My uncle had missed my birthday again.
I was eight this year. Being a present down was no fun, but I had a sense of world-weary acceptance; this was his modus operandi. In a couple of days I’d get a card with a little money slipped in, or a phonecall asking me to choose something within a (guiltily generous) price limit. This time brought a new variation: a trip to Toys ‘R’ Us, and a choice of anything I liked. I ventured into the videogame section for the first time, wandering through the rows of unfamiliar names and unappealing art. One stuck out by dint of name and logo – Pokémon. I’d seen the cartoon a handful of times, made regrettable card trades in the school playground, but I never knew there was more to these imaginary fascinations. I grabbed the newly-released Pokémon Sapphire, preferring the cover’s vibrant blue Kyogre over the grubby red Groudon. “This one!” And that one I got.
My parents gave me my first console on that same birthday: a Gameboy Advance. Until now, gaming had only been alongside them on their dusty, ten-year-old SEGA Master System II. They wanted to share with me the things they had enjoyed so many years ago.
“We used to stay up till six in the morning playing this, trying to complete Sonic the Hedgehog. We’ve still never finished it.”
I never could, either. Sapphire was to be my first independent gaming experience, and what an experience it would turn out to be.

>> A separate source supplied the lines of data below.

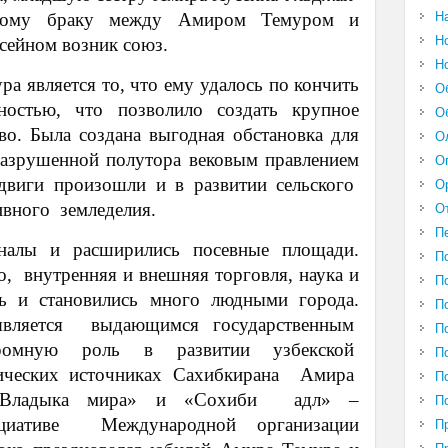
Н
 этому браку между Амиром Темуром и
Н
сейном возник союз.
Н
ра является то, что ему удалось по кончить
О
ностью, что позволило создать крупное
О
во. Была создана выгодная обстановка для
О
разрушенной полутора вековым правлением
О
двиги произошли и в развитии сельского
О
ивного земледелия.
О
П
налы и расширились посевные площади.
П
о, внутренняя и внешняя торговля, наука и
П
ись и становились много людными города.
П
вляется выдающимся государственным
П
громную роль в развитии узбекской
П
рических источниках Сахибкирана Амира
П
«Владыка мира» и «Сохиби адл» –
П
циативе Международной организации
П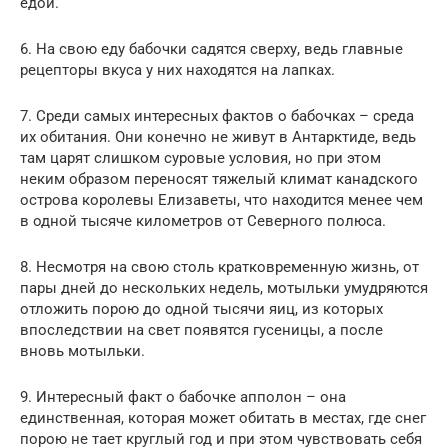
едой.
6. На свою еду бабочки садятся сверху, ведь главные
рецепторы вкуса у них находятся на лапках.
7. Среди самых интересных фактов о бабочках – среда
их обитания. Они конечно не живут в Антарктиде, ведь
там царят слишком суровые условия, но при этом
неким образом переносят тяжелый климат канадского
острова королевы Елизаветы, что находится менее чем
в одной тысяче километров от Северного полюса.
8. Несмотря на свою столь кратковременную жизнь, от
пары дней до нескольких недель, мотыльки умудряются
отложить порою до одной тысячи яиц, из которых
впоследствии на свет появятся гусеницы, а после
вновь мотыльки.
9. Интересный факт о бабочке апполон – она
единственная, которая может обитать в местах, где снег
порою не тает круглый год и при этом чувствовать себя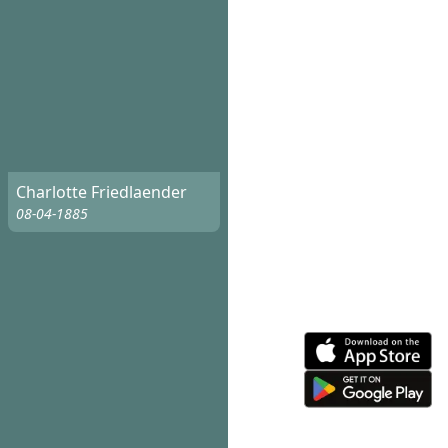
Charlotte Friedlaender
08-04-1885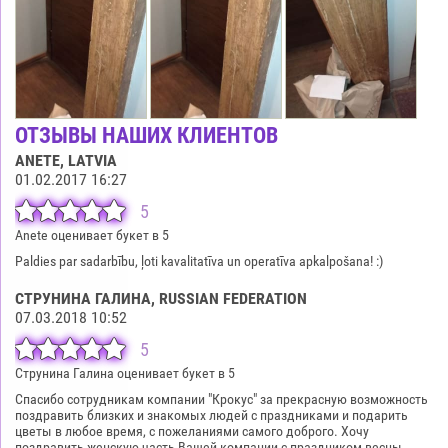
ОТЗЫВЫ НАШИХ КЛИЕНТОВ
ANETE
, LATVIA
01.02.2017 16:27
5
Anete оценивает букет в 5
Paldies par sadarbību, ļoti kavalitatīva un operatīva apkalpošana! :)
СТРУНИНА ГАЛИНА
, RUSSIAN FEDERATION
07.03.2018 10:52
5
Струнина Галина оценивает букет в 5
Спасибо сотрудникам компании "Крокус" за прекрасную возможность
поздравить близких и знакомых людей с праздниками и подарить
цветы в любое время, с пожеланиями самого доброго. Хочу
поздравить женскую часть Вашей компании с праздником весны,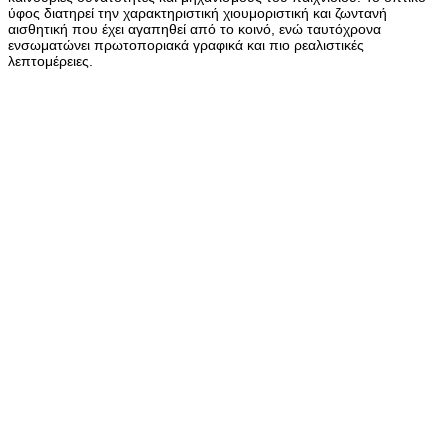
ύφος διατηρεί την χαρακτηριστική χιουμοριστική και ζωντανή
αισθητική που έχει αγαπηθεί από το κοινό, ενώ ταυτόχρονα
ενσωματώνει πρωτοποριακά γραφικά και πιο ρεαλιστικές
λεπτομέρειες.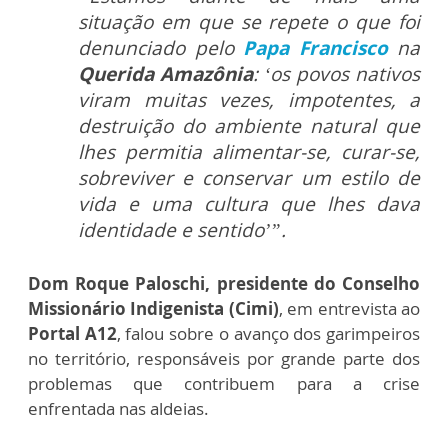
situação em que se repete o que foi
denunciado pelo
Papa Francisco
na
Querida Amazônia
: ‘os povos nativos
viram muitas vezes, impotentes, a
destruição do ambiente natural que
lhes permitia alimentar-se, curar-se,
sobreviver e conservar um estilo de
vida e uma cultura que lhes dava
identidade e sentido’”.
Dom Roque Paloschi, presidente do Conselho
Missionário Indigenista (Cimi)
, em entrevista ao
Portal A12
, falou sobre o avanço dos garimpeiros
no território, responsáveis por grande parte dos
problemas que contribuem para a crise
enfrentada nas aldeias.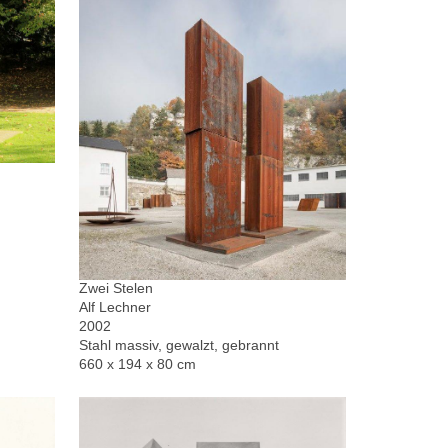
Zwei Stelen
Alf Lechner
2002
Stahl massiv, gewalzt, gebrannt
660 x 194 x 80 cm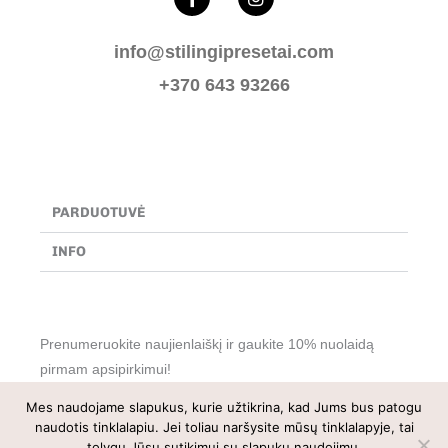
a
n
c
s
e
t
info@stilingipresetai.com
b
a
o
g
+370 643 93266
o
r
k
a
-
m
f
PARDUOTUVĖ
INFO
Prenumeruokite naujienlaiškį ir gaukite 10% nuolaidą
pirmam apsipirkimui!
Mes naudojame slapukus, kurie užtikrina, kad Jums bus patogu
naudotis tinklalapiu. Jei toliau naršysite mūsų tinklalapyje, tai
0
tolygu Jūsų sutikimui su slapukų naudojimu.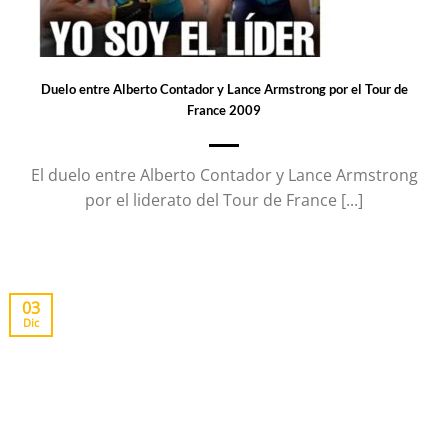
Duelo entre Alberto Contador y Lance Armstrong por el Tour de
France 2009
El duelo entre Alberto Contador y Lance Armstrong
por el liderato del Tour de France [...]
03
Dic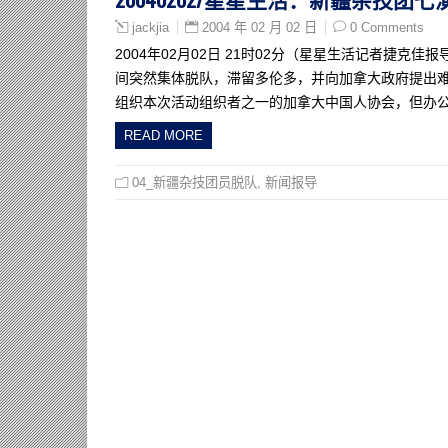
2004 年 02 月 02 日
0 Comments
jackjia
2004年02月02日 21时02分（星星生活记者捷
间突然集体脱队，滞留多伦多，并向加拿大政府提出难
组织本次活动组织者之一的加拿大中国人协会，但办
READ MORE
04_新疆杂技团员脱队
,
新闻报导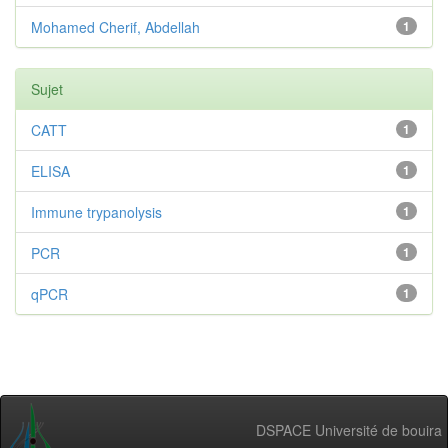
Mohamed Cherif, Abdellah
1
Sujet
CATT
1
ELISA
1
Immune trypanolysis
1
PCR
1
qPCR
1
DSPACE Université de bouira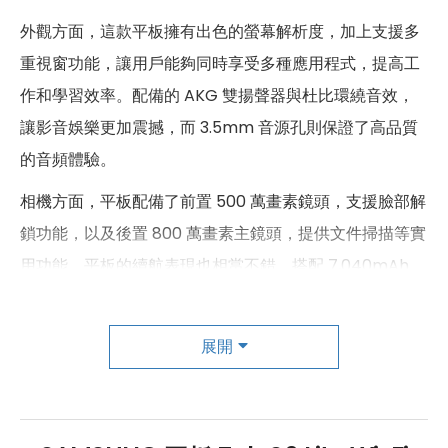
顏色
粉出色、心動綠、灰常酷
外觀方面，這款平板擁有出色的螢幕解析度，加上支援多
重視窗功能，讓用戶能夠同時享受多種應用程式，提高工
作和學習效率。配備的 AKG 雙揚聲器與杜比環繞音效，
讓影音娛樂更加震撼，而 3.5mm 音源孔則保證了高品質
的音頻體驗。
相機方面，平板配備了前置 500 萬畫素鏡頭，支援臉部解
鎖功能，以及後置 800 萬畫素主鏡頭，提供文件掃描等實
用功能。平板的續航表現也相當不錯，搭配 7,040mAh
電池，讓使用者能夠長時間地使用。
在價格方面，Tab S6 Lite (2024) 提供了多種容量和顏色
展開
的選擇，並且價格相當親民。透過實體店鋪的購買，可以
獲得更優惠的價格，讓消費者能夠以最划算的價格購入這
款功能強大的平板電腦。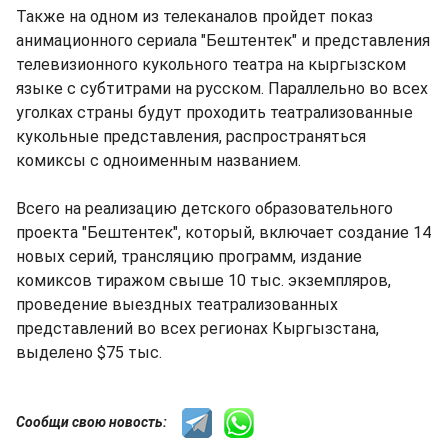
Также на одном из телеканалов пройдет показ
анимационного сериала "Бештентек" и представления
телевизионного кукольного театра на кыргызском
языке с субтитрами на русском. Параллельно во всех
уголках страны будут проходить театрализованные
кукольные представления, распространяться
комиксы с одноименным названием.
Всего на реализацию детского образовательного
проекта "Бештентек", который, включает создание 14
новых серий, трансляцию программ, издание
комиксов тиражом свыше 10 тыс. экземпляров,
проведение выездных театрализованных
представлений во всех регионах Кыргызстана,
выделено $75 тыс.
Сообщи свою новость: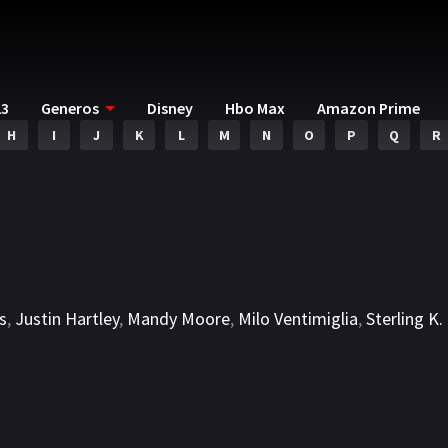
23
Generos
Disney
Hbo Max
Amazon Prime
H
I
J
K
L
M
N
O
P
Q
R
s
,
Justin Hartley
,
Mandy Moore
,
Milo Ventimiglia
,
Sterling K.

Tedious numeracy lessons became meetings for Pokéhunters Anonymous, as we bragged about our latest captures and glorified our victories. Every lunchbreak the Playground Posse fed my obsession with techniques, ‘secrets’, and unsubstantiated rumours; most of which the gullible bambinos of Class 5A would rush home to test. I gave myself sore thumbs thrashing A+B simultaneously, believing earnest promises that it would ease a capture. When that inevitably failed, alternate presses and varying speeds came into play.
(I still, unashamedly, use these methods to this day – whether they actually contribute to a successful capture, I’ll never know Having stuck with me for ten years, it’s hard to let go and accept that they probably do nothing.)
Discussing new team members, fresh secrets and story progression with a gang of thirty other addicts directly impacted my play. Each evening I’d dive into the car home, head full of new things to try, and spend the night experimenting and progressing (or not, depending on the day’s supply). I suspect this was the way with most classmates, as we would unknowingly climb the Battle Tower in sync with one another, believing Latios to reside at the top (the next day’s discussion focused on how it wasn’t). It was this constant back-and-forth sharing and gathering and the sense of community which made the experience that much more special.
I’m sure they’re some older child’s cherished memory, but the two games preceding Sapphire never mattered to me, and I spared even fewer thoughts for its descendants. It was truly my first venture into gaming, and my portal into its world. While I was aware of gaming as a whole – playing Wonderboy III with my parents, my uncle boasting about his PlayStation One – Sapphire was the first to clutch my heart and teach me that pixels weren’t so one-dimensional. As I trained up my team to dominate classmates and the cocky kids at Holiday Club, it clutched at my heart before releasing me to the games I knew not of. From Crash Bandicoot on my ninth birthday, to Bioshock Infinite next week, the path to my current gaming habits has been littered with hundreds of titles; but Sapphire will always hold a special place in my heart, and Gen III a place on my team.
Now the generation experiencing Pokémon for the first time have Google ever-present at their fingertips, able to immediately tear down Little Jimmy’s cousin’s theory that Mewthree is obtainable through some convoluted process. The Playground Posse is out of business: technology has driven its members apart, and Little Jimmy won’t be trusted again. Without this air of mystery and discovery, I can only feel that the engagement and excitement is lessened for these young Pokévirgins.
I am wearing my rose-tinted NHS glasses, still playing the game which made me. The save may be dated 2013, but my 8-year-old self is eager to stop Team Aqua, catch my first team, and protect Hoenn from an apocalyptic monsoon.